Although the recourse loan is the most common type of loan offered by financial institutions, it cannot be used with the Checkbook IRA and Solo 401k.  Recourse loans are guaranteed by the individual seeking the loan.  In the case of an IRA, the account owner would have to guarantee the loan to the IRA account.  This would be considered self-dealing by the IRS and thus be prohibited according to IRC Section 4975. 

 

The IRS does allow a non-recourse loan to be used with the Checkbook IRA and Solo 401k for financing an investment property.  A non-recourse loan uses only the purchased property as collateral; the individual is not liable in the case of default.  Because the non-recourse loan does not involve the account owner, its usage is not considered a prohibited transaction.


Non-recourse loans and UBTI tax

 

It’s important to note that the use of a non-recourse loan with a Checkbook IRA triggers Unrelated Business Taxable Income (UBTI) tax.  The gains generated by the investment are considered as Unrelated Debt Financed Income (UDFI) and are thus subject to the UBTI tax.  The tax is levied on the portion of the income in proportion to the percentage of the investment that is financed by the debt.  For example, if 50% of the investment is purchased with debt financing, then 50% of the income generated by the investment would be subject to the UBTI tax.


While UBTI rates are high (typically 35%), the IRS does allow the tax base to be reduced by a pro rata portion of deduction and depreciation of the property.  Because the IRA is being treated as a tax-payer in this case, the IRS gives it the ability to reduce its tax base. 

 

The Solo 401k differs from the Checkbook IRA in that gains from a debt-financed investment using a Solo 401k are not subject to UBTI tax.  The plan is exempt from the tax as outlined in IRC Section 514.  


Comments (2)

  1. Thanks Mike, I'm glad you found my blog posts informative! Any type of self-employment activity can be used to qualify for Solo 401k (and you are right, it is the best retirement plan out there!). The flipping may or may not be considered self-employment, read this blog post on my website: http://www.sensefinancial.com/can-flipping-be-used-as-self-employment-activity-to-qualify-for-solo-401-k/ So the bottom line you need to consult with your CPA or tax professional to see how you would want to structure it. Please let me know if you have any other questions.

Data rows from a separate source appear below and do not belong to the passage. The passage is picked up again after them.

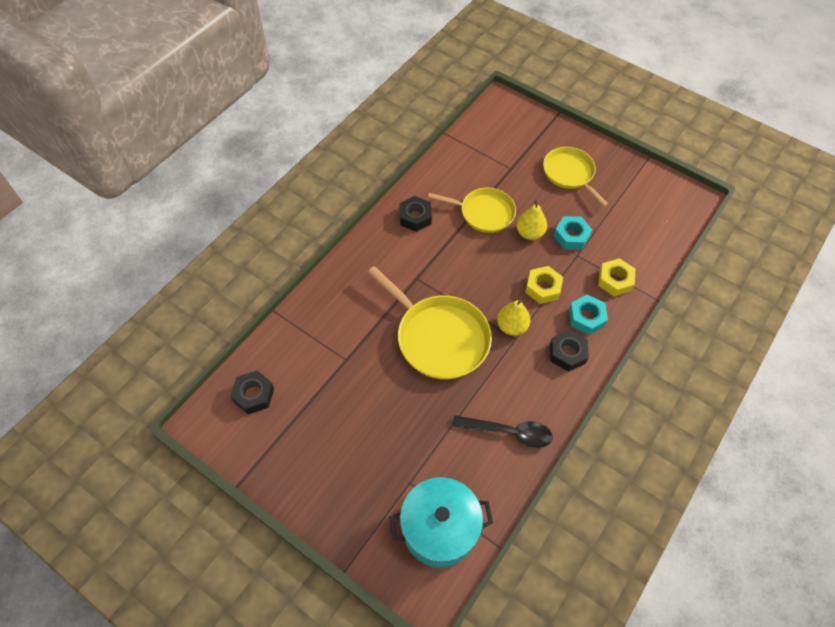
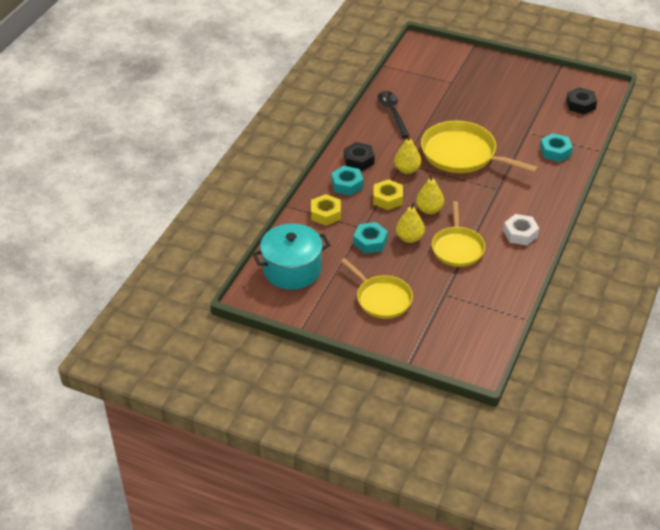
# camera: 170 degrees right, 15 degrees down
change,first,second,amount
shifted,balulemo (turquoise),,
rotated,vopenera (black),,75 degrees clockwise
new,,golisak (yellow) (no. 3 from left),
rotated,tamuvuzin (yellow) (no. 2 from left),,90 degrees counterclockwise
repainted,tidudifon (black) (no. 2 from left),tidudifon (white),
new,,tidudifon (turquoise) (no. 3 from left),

  2. Dmitriy I have been following your blog and you produce great information. I am currently w-2 employee looking for a way to utilize solo 401k. I think it provides the greatest tax advantage of any financial product on the market. My question is what types of income qualify for self employment. If I start a business with my spouse and I as only employees. Flip 4 houses in a year. Pay contractors to do all work. Clear around 80000. Will this qualify?